Ich wollte jetzt nicht gehen. Mein Herz schrie förmlich nach ihr, aber Emilia wartete schon viel zu lange. Sie würde wahrscheinlich gleich hier auftauchen und mich suchen. »Ich muss jetzt leider gehen«, flüsterte ich, doch bewegte mich nicht. Ihr Blick war flehend, als sie meinte: »Nein, bitte nicht.« Warum sagte sie so etwas? Wollte sie wirklich, dass ich blieb? Sie legte ihre Hände um mein Gesicht. Mein Atem ging schneller und mein Herz drohte aus der Brust zu springen. »Was wird das?« Meine Stimme war heiser und meine Kehle staubtrocken. Dann zog Mara meinen Kopf ein Stück näher. Zwischen unseren Lippen passte höchstens noch eine Hand. Sie würden sich gleich berühren. Ich war im Zwiespalt. Ich wollte sie küssen. Sehr sogar. Aber es ging nicht. Emilia war in meinem Kopf. Es war falsch und verkehrt. Kurz bevor sich unsere Lippen berührten, löste ich mich von ihr. »Es geht nicht«, presste ich hervor. Dabei sehnte ich mich so sehr danach. Aber ich musste treu bleiben. Es war nicht fair. Ich wollte mit einem Kuss nicht alles kaputt machen, nur weil ich mich kurz nicht unter Kontrolle hatte. Sie nickte mit einem traurigen Blick und ich schob sie zur Seite und stürmte aus der Toilette.

Als ich zurück am Tisch war, musterte mich Emilia. »Wo warst du denn so lange?«, wollte sie wissen. »Ich habe irgendwie heftige Bauchschmerzen.« Ich hoffte, sie glaubte mir meine kleine Lüge. »Du siehst auch wirklich nicht gut aus«, antwortete sie besorgt. »Bist total blass.« Woran das nur lag. »Lass uns bezahlen und dann nach Hause gehen. Ein bisschen frische Luft wird mir gut tun.« Wir zahlten die Rechnung und gingen an der Sundpromenade entlang zurück. Mir ging die Situation nicht aus dem Kopf. Fast hätten wir uns geküsst. Mara und ich. Davon hatte ich früher immer geträumt, doch jetzt war es vorbei. Sie war meine erste Liebe gewesen.

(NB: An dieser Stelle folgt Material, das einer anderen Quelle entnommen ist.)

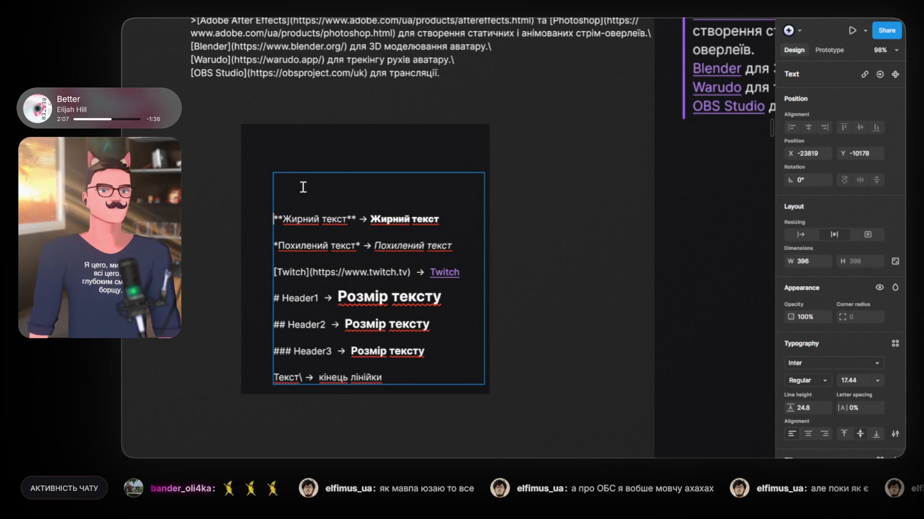
type("коди")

Mehr nicht. Ich hatte mit ihr abgeschlossen. »Ich möchte, dass wir morgen früh schon zurück nach Berlin fahren.« Erstaunt sah sie mich an. »Warum?« Ich wollte ihr nichts erklären. »Darum. Ich möchte einfach wieder zurück.« Sie nickte. »In Ordnung.«

Meine Eltern waren noch wach, als wir zu Hause ankamen. Ich erzählte ihnen, dass wir morgen wieder fahren würden. Nach nur einer knappen Woche. Sie waren nicht begeistert und konnten es nicht verstehen. Ich konnte sie verstehen, sie hatten sich so auf meinen Besuch gefreut. »Es tut mir leid«, sagte ich und mein Herz brach, als ich Mamas Blick sah. Sie war enttäuscht, nahm ich an. »Das muss dir nicht leid tun. Es ist sehr schade, aber wir können dich ja nicht fesseln.« Es war mir alles über den Kopf gestiegen. Ich konnte das so nicht länger. Ich wollte entspannt in den Job starten und nicht so, wie ich mich momentan fühlte. Wir gingen nach oben und packten die Sachen.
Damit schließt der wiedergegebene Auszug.